• **EXERCISE SET**
a - In the film article, rewrite the paragraph beginning "To Write Love on Her Arms (also known as Day One" as a short bulleted list that keeps its main facts.
b - List every production company named in the film article.
c - Carry on the film article from where it stops.
[[ EXCERPTED TEXT, beginning ]]
- DVD cover
- Directed by: Nathan Frankowski
- Screenplay by: Kate King Lynch
- Story by: Nathan Frankowski
- Produced by: David Nixon; David Blair McKenna; Kim Dawson;
- Starring: Kat Dennings; Chad Michael Murray; Rupert Friend; Mark Saul; Juliana Harkavy; Corbin Bleu;
- Cinematography: Stephen Campbell
- Edited by: Nathan Frankowski; Gordon Grinberg;
- Music by: Robbie Bronnimann; Andy Hunter;
- Production companies: Two Streets Entertainment; Birchwood Pictures; Noble Pictures; Valencia Motion Pictures;
- Distributed by: Sony Pictures Home Entertainment
- Release dates: March 11, 2012 (Omaha Film Festival); March 3, 2015 (United States);
- Running time: 102 minutes
- Country: United States
- Language: English
- Budget: $3.4 million (est.)

= To Write Love on Her Arms (film) =

2012 film by Nathan Frankowski

To Write Love on Her Arms (also known as Day One; formerly Renee) is a 2012 American biographical drama film directed by Nathan Frankowski and starring Kat Dennings, Chad Michael Murray, Rupert Friend, Mark Saul, Juliana Harkavy, and Corbin Bleu. The film is based on the life of troubled teenager Renee Yohe and the founding of To Write Love on Her Arms by Jamie Tworkowski, after he and others helped Yohe to overcome her challenges enough to be able to enter rehab. The film premiered at the Omaha Film Festival on March 11, 2012, and was eventually released on DVD on March 3, 2015.

==Plot==
It is 2006, and 19-year-old Renee Yohe has always loved fairy tales: the idea of a princess, a hero and a happily ever after. However, her life is that of a darker tale. As she battles with drug addiction, bipolar disorder, self-harm and other life issues, she receives love and support from numerous friends and new acquaintances, including Jamie Tworkowski and David McKenna. When Yohe is turned away from drug rehabilitation, with open wounds from self-cutting making her too great a treatment risk, McKenna takes her into his home for five days of detox, while Tworkowski posts an article on Myspace, titled "To Write Love on Her Arms" (in contrast to Yohe having written "Fuck Up" on her arm, with a razor blade), to fundraise the cost of rehab. Their efforts for Yohe are successful, and leads to Tworkowski founding the charity group To Write Love on Her Arms, offering similar support to other people who have depression, suicidal thoughts, addictions, or struggles with self-harm.
[[ EXCERPTED TEXT, end ]]
[[ PROVIDED DATA, beginning ]]
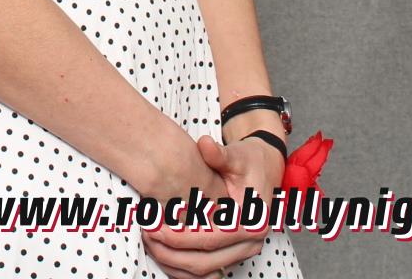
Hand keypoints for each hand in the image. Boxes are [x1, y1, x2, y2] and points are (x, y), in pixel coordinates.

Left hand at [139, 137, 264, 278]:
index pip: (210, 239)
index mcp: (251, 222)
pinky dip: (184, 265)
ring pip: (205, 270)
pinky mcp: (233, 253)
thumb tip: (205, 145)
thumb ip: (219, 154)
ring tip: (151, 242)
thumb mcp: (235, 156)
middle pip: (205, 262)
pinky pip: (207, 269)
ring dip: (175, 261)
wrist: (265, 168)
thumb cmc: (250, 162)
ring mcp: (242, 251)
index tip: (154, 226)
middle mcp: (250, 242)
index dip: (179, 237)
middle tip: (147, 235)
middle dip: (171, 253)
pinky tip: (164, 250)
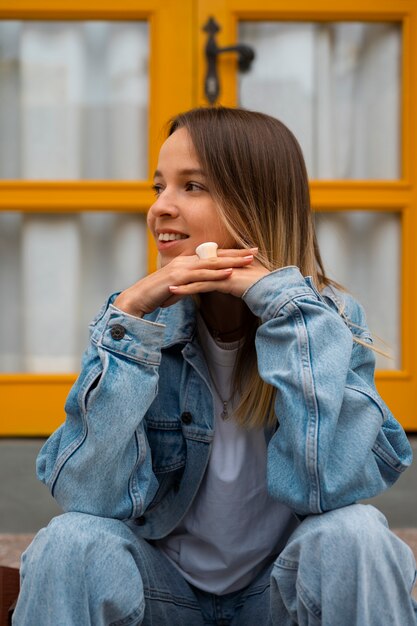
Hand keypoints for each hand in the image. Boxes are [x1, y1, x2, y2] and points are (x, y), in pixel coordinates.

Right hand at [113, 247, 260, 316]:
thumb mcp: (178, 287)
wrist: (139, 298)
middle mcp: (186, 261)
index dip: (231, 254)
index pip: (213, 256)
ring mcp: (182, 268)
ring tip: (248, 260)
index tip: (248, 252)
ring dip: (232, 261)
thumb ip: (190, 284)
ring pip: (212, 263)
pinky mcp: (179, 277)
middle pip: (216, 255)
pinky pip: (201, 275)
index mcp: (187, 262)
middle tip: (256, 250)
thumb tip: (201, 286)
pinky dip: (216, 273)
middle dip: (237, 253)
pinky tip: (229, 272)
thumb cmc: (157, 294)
[[ PROVIDED DATA, end ]]
• **ANSWERS FOR EACH ITEM**
a -
- Title: To Write Love on Her Arms, also known as Day One and formerly Renee
- Type: 2012 American biographical drama
- Director: Nathan Frankowski
- Cast: Kat Dennings, Chad Michael Murray, Rupert Friend, Mark Saul, Juliana Harkavy, and Corbin Bleu
- Subject: the life of troubled teenager Renee Yohe, and Jamie Tworkowski's founding of To Write Love on Her Arms after he and others helped Yohe overcome her challenges enough to enter rehab
- Premiere: Omaha Film Festival, March 11, 2012
- DVD release: March 3, 2015

b -
- Two Streets Entertainment
- Birchwood Pictures
- Noble Pictures
- Valencia Motion Pictures

c -
==Production==
===Pre-production===
Josh Lujan Loveless, Bob Massey, Jamie Tworkowski, and Renee Yohe all served as story consultants for the film, collaborating with Frankowski for the script. The film is produced by David Blair McKenna, a long time friend of Yohe's who provided her his home as a place to get sober, as depicted in the film, so she could enter rehab.

===Filming===
Principal photography started on February 23, 2011, exactly five years after Yohe and Tworkowski first met. Filming went until March 29, 2011, and was shot entirely in Yohe's home town of Orlando, Florida. Various scenes were shot at Valencia Community College, The DAVE School, Full Sail University and Wall Street Plaza.

==Soundtrack==
The film features songs from Travis McCoy, Paper Route, Rachael Yamagata, Dead Man's Bones, Corbin Bleu, Between the Trees, Kye Kye, Flint Eastwood, Flagship, Gatlin Elms, Duologue, Danny Leggett, Civilian, Savannah, Alex Bennett, and Bearcat.

==Release==
The film opened the 21st Florida Film Festival on April 13, 2012, playing at the Regal Winter Park Village. The film was released directly to DVD three years later, on March 3, 2015.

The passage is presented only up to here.